Harris wearing a red beanie
‘I shouldn’t need to get to the bottom of a cave in NZ to be OK with who I am.’ Photograph: Madman Entertainment

But then Challen has an “attitudinal change”. He decides to do it. If, he says grinning, Harris explodes: “I will pick up as many pieces as I can to bring back home.” They both say that if it goes wrong neither of them want anyone to risk their lives to collect their bodies.

The night before Harris obsessively checks his equipment. He lies awake visualising the dive, anticipating when things could go wrong and how he would respond.

And the day arrives. At 5am there is a distant glimmer of an apricot sunrise. As he always does, Harris wants to be left alone with his thoughts. “I like peace and quiet while I’m just slowly getting dressed in all the gear, so I don’t work up a sweat and get my heart rate up.”

It’s still dark when, looking like astronauts, the men slide into the cold water. Blue flippers disappear under a rock ledge as they begin the descent.

Down, down, down they go. And keep going. At 180 metres Harris has the tremors. At 200 metres the moment arrives. He flicks a switch to stop breathing the helium mixture and start breathing the hydrogen mixture. It is, he says, “an intimidating moment”. There is a hiss in the cylinder, a few cautious sips and he is alive and the tremors are easing. He does not blow up. “I felt incredibly relaxed and in control at that depth for the first time ever. I thought, ‘Wow, I could just keep going.’”

But he turns back at the agreed 230 metres.

And so began the 12-hour decompression ascent. They decompress in a series of watertight chambers with breathable gas placed at 40 metres (one hour), 28 metres (two hours), 16 metres (four hours), 7 metres (five hours).
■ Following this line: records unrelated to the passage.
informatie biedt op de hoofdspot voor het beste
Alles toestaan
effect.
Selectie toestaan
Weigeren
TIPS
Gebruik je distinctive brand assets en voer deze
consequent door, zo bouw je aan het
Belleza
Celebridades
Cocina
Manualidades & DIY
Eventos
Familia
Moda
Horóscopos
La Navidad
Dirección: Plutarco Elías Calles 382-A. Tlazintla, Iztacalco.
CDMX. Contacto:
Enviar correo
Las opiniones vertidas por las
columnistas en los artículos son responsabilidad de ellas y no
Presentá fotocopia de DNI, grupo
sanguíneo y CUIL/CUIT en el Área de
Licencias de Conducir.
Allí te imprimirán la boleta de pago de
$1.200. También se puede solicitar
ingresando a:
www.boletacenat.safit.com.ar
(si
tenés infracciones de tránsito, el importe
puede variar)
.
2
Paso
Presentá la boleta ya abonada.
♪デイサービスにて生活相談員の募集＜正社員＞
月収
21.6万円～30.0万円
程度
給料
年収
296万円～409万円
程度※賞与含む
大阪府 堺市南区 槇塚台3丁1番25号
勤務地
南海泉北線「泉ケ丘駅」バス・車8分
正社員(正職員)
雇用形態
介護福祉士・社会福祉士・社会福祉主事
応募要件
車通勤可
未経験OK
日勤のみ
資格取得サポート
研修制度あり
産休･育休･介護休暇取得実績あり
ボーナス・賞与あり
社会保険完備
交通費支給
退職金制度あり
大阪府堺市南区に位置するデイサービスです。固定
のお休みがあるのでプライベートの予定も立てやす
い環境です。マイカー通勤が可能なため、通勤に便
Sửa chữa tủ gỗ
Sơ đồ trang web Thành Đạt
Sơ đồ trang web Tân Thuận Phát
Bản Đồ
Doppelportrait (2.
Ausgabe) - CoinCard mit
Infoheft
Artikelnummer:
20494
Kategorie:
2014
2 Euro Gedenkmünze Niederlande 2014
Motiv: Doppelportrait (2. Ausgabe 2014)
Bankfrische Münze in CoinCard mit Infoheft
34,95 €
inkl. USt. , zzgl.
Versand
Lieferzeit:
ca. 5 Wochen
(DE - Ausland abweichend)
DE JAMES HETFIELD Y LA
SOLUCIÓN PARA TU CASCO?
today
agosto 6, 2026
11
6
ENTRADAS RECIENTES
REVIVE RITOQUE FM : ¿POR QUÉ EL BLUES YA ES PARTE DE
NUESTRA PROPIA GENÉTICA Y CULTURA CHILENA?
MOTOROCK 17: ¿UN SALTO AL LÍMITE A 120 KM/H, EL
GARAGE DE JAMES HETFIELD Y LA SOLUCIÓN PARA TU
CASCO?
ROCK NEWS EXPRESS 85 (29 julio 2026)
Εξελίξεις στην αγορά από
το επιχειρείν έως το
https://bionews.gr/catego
By the time they reach the third chamber, “We were sort of looking at each other with dopey smiles on our faces and not really talking because we were thinking about that moment,” Harris says. “It was sublime, it was amazing.”

It’s dark when they approach the surface, a circle of faces and torches looking down at them.

Now with the “pride and achievement” of making diving history, Harris says, it is finally “enough”. He can’t keep doing this to his wife, Fiona, who without communication at the Pearce Resurgence has had an agonising wait at home.. “I shouldn’t need to get to the bottom of a cave in NZ to be OK with who I am,” he tells the camera.

He will not be returning to the Pearce Resurgence, he tells Challen.

“Well, where are we going then?” Challen asks.